Good to see you continuing your brilliant responses. Getting a little worried about loosing your job. I hear there is a huge demand for airplanes buzzing around broadcasting nonsense.
(Oct 30, 2008 09:26 PM)pblee Wrote: [ -> ]
(Oct 30, 2008 04:28 PM)angelking Wrote: [ -> ]blah blah blah.....


AK

Good to see you continuing your brilliant responses. Getting a little worried about loosing your job. I hear there is a huge demand for airplanes buzzing around broadcasting nonsense.

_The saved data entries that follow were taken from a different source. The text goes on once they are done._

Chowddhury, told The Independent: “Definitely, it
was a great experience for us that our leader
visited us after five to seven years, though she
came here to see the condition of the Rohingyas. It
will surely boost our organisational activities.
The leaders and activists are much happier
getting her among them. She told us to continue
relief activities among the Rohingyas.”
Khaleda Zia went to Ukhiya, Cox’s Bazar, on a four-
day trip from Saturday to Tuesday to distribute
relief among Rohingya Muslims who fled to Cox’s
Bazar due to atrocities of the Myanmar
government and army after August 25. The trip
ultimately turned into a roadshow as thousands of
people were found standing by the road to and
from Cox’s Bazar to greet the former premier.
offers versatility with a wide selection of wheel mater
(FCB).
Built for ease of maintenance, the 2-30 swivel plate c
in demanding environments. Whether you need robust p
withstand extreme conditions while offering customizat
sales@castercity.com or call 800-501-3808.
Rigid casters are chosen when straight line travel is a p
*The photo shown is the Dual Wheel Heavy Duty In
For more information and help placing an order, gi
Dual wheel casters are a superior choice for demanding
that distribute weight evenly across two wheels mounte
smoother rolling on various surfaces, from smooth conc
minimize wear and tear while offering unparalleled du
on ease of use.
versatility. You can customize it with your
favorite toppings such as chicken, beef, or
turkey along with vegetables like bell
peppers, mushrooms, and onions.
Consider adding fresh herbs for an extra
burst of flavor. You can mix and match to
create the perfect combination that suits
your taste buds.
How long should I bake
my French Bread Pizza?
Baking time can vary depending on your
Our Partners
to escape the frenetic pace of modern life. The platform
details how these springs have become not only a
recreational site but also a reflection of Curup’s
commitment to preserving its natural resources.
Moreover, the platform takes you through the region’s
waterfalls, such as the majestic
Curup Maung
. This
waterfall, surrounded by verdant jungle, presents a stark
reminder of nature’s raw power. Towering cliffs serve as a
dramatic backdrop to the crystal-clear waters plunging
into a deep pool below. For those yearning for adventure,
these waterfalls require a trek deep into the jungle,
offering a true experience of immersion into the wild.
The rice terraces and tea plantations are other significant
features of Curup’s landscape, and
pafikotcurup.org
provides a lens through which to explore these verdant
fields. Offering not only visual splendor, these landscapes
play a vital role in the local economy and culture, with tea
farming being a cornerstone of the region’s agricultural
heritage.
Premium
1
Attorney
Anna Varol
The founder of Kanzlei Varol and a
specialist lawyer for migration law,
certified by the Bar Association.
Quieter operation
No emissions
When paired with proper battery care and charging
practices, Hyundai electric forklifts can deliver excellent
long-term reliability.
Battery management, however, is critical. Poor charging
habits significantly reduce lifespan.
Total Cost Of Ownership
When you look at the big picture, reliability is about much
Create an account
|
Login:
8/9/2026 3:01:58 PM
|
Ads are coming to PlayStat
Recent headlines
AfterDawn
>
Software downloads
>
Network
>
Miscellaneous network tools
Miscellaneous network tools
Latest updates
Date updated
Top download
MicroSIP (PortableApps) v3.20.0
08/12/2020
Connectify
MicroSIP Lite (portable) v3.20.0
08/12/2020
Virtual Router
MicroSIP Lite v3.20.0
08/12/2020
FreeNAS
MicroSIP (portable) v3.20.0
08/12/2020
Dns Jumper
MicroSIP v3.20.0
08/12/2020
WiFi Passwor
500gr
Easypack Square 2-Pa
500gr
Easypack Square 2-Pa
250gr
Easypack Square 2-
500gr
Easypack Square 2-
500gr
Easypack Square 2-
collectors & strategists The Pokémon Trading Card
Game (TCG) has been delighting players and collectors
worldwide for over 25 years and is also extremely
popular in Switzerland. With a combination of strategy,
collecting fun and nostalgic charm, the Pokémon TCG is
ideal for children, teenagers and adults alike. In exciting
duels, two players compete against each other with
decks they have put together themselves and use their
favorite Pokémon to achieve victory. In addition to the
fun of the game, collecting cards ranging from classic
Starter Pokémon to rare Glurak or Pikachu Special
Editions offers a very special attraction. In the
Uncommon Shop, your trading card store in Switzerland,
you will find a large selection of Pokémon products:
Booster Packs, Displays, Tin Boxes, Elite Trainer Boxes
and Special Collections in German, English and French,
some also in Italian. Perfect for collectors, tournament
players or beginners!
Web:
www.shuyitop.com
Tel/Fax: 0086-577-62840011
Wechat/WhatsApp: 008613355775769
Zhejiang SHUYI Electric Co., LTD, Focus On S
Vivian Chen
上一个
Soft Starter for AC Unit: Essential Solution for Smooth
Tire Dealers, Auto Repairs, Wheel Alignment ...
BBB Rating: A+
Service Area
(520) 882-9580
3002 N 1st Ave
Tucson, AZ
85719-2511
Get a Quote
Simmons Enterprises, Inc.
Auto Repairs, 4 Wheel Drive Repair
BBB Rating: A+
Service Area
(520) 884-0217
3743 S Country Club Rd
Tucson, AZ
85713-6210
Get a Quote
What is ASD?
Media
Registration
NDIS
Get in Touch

LMAO.....I have "varied" experience.

AK

pblee

I wonder what other government handout you can find. Flying around Cuba is nothing more the a government handout to the Maimi Cubans to get their vote; plain and simple!
(Oct 31, 2008 12:07 AM)pblee Wrote: [ -> ]I wonder what other government handout you can find. Flying around Cuba is nothing more the a government handout to the Maimi Cubans to get their vote; plain and simple!

Well, you are welcome to your opinion.


AK
Gray. How many businesses and properties did the Americans lose in China? I don't know that history.

There is a difference between boycotting a person's goods and an embargo.

We do know what they lost in Cuba.

I don't make friends with enemies. I squash them. I ain't Jesus.

pblee

(Oct 31, 2008 11:53 AM)Mercy Wrote: [ -> ]Gray. How many businesses and properties did the Americans lose in China? I don't know that history.

There is a difference between boycotting a person's goods and an embargo.

We do know what they lost in Cuba.

I don't make friends with enemies. I squash them. I ain't Jesus.

I don't believe you ever have to say you ain't Jesus.
WTF is the "Bush Doctrine"?

Like either of the Bush's were president during the CMC.........

Unless my memory is failing me, JFK, a DEMOCRAT was president and started the "true" blockade of Cuba.

Since then, there's never been a real blockade.....except that imposed by Castro Inc. so that the Cuban people would know little to nothing about the outside world.

Man this is some really dumb s*&t.
Economic sanctions started with Eisenhower who stopped shipping weapons to Batista. Then he cut the sugar quota in response to nationalizations of US interests in Cuba after the revolution.

Kennedy "quarantined" Cuba as a tactic in the CMC because a "blockade" is an act of war and is as such a casus belli. That was lifted when the agreement was made with Krushchev.

But the travel ban and further economic sanctions date from Kennedy's administration after the CMC.
(Nov 03, 2008 05:19 PM)gray Wrote: [ -> ]Economic sanctions started with Eisenhower who stopped shipping weapons to Batista. Then he cut the sugar quota in response to nationalizations of US interests in Cuba after the revolution.

Kennedy "quarantined" Cuba as a tactic in the CMC because a "blockade" is an act of war and is as such a casus belli. That was lifted when the agreement was made with Krushchev.

But the travel ban and further economic sanctions date from Kennedy's administration after the CMC.

So, to sum it all up, it was the Democrats who put the travel restrictions that are still in place today.

I think there is more to that agreement than we are privy to.
Michel " Balloon King" Robinson said " Put me in coach I am ready to play - I have blond hair " !!!
(Nov 03, 2008 07:11 PM)Mercy Wrote: [ -> ]So, to sum it all up, it was the Democrats who put the travel restrictions that are still in place today.

I think there is more to that agreement than we are privy to.


Actually the travel restrictions were removed by Carter and reinstated by Reagan.